Excerpt to read —
On the night of March 3rd, the Bruins were locked in a superb battle the Canadiens, stomping on them like a rival should, when the wheels fell off five and a half minutes into the final frame and Montreal rallied from down 3-2 to take the contest, helped in large part by 17 minutes worth of Sin Bin for Boston defenseman Zdeno Chara…
…who had some choice words – and fists – for the Habs on the ice, but left it there. Julien had no outlet. It’s not as if he could go pull a Happy Gilmore and beat the snot out of their coaching staff to soothe the savage loss, so he accused the Canadiens of “Embellishment” – a playground tactic of tattling on the bully that just took your milk money.
A move that was met by laughter and jeers from the fans all the way up to the commissioner’s office, and one that caused the Bruins to lose focus on the prize and put it squarely on their next meeting with Montreal…which they lost in a similar fashion, and so on and so on.
So with both Boston and Montreal in tailspins, both lost on Tuesday evening – The Habs getting taken to the mat by the Devils and the Bruins spanked by the Flyers for their sixth loss in the last seven games, and the Bruins inconceivable and tenuous grip on the division lead remains, but by the thinnest of margins.

Dataset extract —
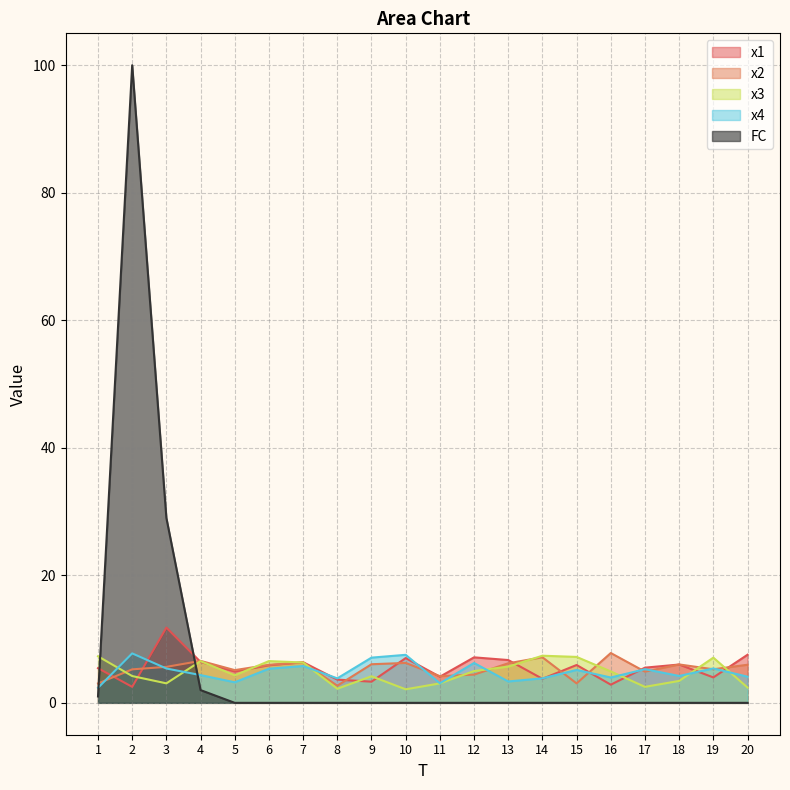

How many intersections are there between x3 and FC?

2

About this task —
Pick up the piece on the Bruins' losses to the Canadiens after its final sentence and carry it forward.

Response for this exercise —
Scott Hartnell scored on Anton Khudobin just 1:40 into the game, but Boston came back 3 minutes later to tie the game on Wade Redden’s third goal of the season – and it remained that way until 11:24 of the 2nd frame, when Matt Read netted the tie breaker, then Oliver Lauridsen scored the game winner just seven seconds later.
Needless to say, Khudobin didn’t have his best game in net, stopping just 14 of 17 shots he faced before being lifted for Rask after allowing the two goals in seven seconds. Flyers’ netminder Steve Mason was solid in the crease, stopping 39 of 41 Bruins opportunities.
The race for the Northeast Division title and the second overall seed is going to come down to the last week of the season, and one thing is for sure: either the Canadiens or Bruins is going to win it, whether they want to or not.